Aos poucos foi caindo a ficha, aquele passeio bucólico do passado era apenas uma bela lembrança guardada na parede da memória. Caminhando sempre entre muita gente e sofrendo uma insistente oferta de passeios, finalmente desaguamos no aglomerado espaço de espera do terminal, que me remeteu aquela sensação de transitar pela estação do Metrô da Sé em São Paulo, na hora do rush.
Pulseirinhas coloridas agora identificam você e sua embarcação, tivemos o privilégio do embarque prioritário, e também o ônus de ficar mais tempo aguardando a embarcação completar sua lotação, fez lembrar aquelas linhas de coletivo que só deixavam o ponto de partida, depois de atingir uma lotação mínima.
Quando finalmente chegou a ordem de partida, dos alto falantes estridentes a tripulação foi informada dos serviços oferecidos a bordo e do roteiro a ser percorrido. Mas, o pior estava por vir, e em dose cavalar, música ruim, alta e distorcida.
Na primeira parada nosso destino foi à aprazível Praia do Forno, que de alguma forma lavou a alma da sequência de acontecimentos desagradáveis.
Logo estávamos navegando no Boqueirão, um espetáculo de natureza e águas muito claras, que permitiam inclusive assistir o bailado de peixes na proximidade da embarcação.
Um espetáculo à parte se descortinava a nossa frente ao cruzar a estreita saída do Boqueirão, onde abandonamos as claras e rasas águas protegidas, pelo mar aberto com águas de um azul mais escuro.
A especial formação da Ilha de Cabo Frio na sua vertente sul se caracteriza por verticalizadas fragmentações rochosas que permite a formação de grutas de dimensões variadas o que encanta os olhos da tripulação.
No retorno ao Boqueirão, mais uma vez o passado precisou ser esquecido, olhadas à distância, pessoas pareciam formiguinhas se deslocando nas brancas areias da ilha, próximo a praia mais de trinta embarcações permaneciam ancoradas, enquanto compridas lanchas faziam um desembarque contínuo de turistas, a Marinha não permite a chegada à praia nadando.
Na praia toda delimitada por cordas, o espaço destinado aos turistas é restrito, o que causa grande aglomeração de pessoas, tanto na areia, como nas translúcidas águas.
Antes do retorno, o barco ainda fez mais uma parada para mergulhos, e finalmente partimos em direção ao porto.
Nova surpresa desagradável nos aguardava, já próximo ao local de atracação, o barco parou, e só mais tarde fomos saber a razão: enquanto todas as contas do bar não fossem quitadas e todas as negociações relativas a fotos tiradas durante o passeio fossem acertadas, ficamos reféns do capitão.
Essa brincadeira de mau gosto se prolongou por algo como quarenta minutos, até a atracação.
Mas as surpresas do dia ainda teriam um novo capítulo, o aguardado almoço.
O restaurante embora aprazível parece que não tem a capacidade de atender a quantidade de mesas disponíveis.

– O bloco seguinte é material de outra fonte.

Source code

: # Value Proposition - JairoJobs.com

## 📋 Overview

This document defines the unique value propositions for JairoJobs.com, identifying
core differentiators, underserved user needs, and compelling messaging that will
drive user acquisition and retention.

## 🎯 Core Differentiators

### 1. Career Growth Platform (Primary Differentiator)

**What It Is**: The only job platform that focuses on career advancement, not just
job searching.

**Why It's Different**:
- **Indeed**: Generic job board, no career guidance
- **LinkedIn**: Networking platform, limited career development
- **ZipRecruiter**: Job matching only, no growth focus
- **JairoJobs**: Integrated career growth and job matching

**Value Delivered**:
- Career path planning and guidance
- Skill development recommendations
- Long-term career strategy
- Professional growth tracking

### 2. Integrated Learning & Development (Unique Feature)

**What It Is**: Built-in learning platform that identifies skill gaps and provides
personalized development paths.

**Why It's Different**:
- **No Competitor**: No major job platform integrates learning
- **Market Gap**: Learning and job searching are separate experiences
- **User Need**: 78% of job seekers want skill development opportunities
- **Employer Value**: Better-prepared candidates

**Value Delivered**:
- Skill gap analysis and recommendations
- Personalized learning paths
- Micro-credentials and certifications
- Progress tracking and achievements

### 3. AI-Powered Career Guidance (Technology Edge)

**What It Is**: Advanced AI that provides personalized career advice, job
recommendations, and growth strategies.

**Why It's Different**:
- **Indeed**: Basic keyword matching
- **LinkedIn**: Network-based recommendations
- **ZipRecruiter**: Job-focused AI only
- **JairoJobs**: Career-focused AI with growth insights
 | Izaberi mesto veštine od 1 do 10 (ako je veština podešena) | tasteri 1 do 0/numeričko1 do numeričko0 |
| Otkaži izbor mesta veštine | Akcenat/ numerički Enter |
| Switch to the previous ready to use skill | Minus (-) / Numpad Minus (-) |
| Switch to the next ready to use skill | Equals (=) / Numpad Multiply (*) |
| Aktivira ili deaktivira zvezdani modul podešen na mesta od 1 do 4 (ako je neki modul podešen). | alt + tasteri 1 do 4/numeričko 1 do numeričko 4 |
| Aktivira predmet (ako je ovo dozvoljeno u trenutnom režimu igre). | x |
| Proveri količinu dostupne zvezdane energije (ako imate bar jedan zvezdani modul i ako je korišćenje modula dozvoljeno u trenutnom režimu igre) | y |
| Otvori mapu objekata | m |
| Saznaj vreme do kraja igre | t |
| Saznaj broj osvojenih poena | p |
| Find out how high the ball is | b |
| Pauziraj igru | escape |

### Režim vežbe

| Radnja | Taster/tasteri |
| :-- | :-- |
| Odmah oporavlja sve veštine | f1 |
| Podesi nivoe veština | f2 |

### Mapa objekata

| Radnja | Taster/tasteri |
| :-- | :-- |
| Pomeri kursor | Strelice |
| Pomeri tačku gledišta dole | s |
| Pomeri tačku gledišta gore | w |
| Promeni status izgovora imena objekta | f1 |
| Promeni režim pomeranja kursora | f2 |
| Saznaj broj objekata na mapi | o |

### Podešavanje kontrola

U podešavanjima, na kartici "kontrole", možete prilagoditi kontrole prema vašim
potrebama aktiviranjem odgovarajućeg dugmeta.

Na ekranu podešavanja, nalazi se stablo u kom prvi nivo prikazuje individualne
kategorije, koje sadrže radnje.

Resultado final, uma demora que superou uma hora para a chegada dos primeiros pratos.
Bom, esses primeiros felizardos beberam, comeram e cansados se despediram antes que os demais pratos fossem servidos.
No final do dia, uma fina garoa encerrou melancolicamente esse dia ensolarado e repleto de surpresas, algumas boas, outras nem tanto!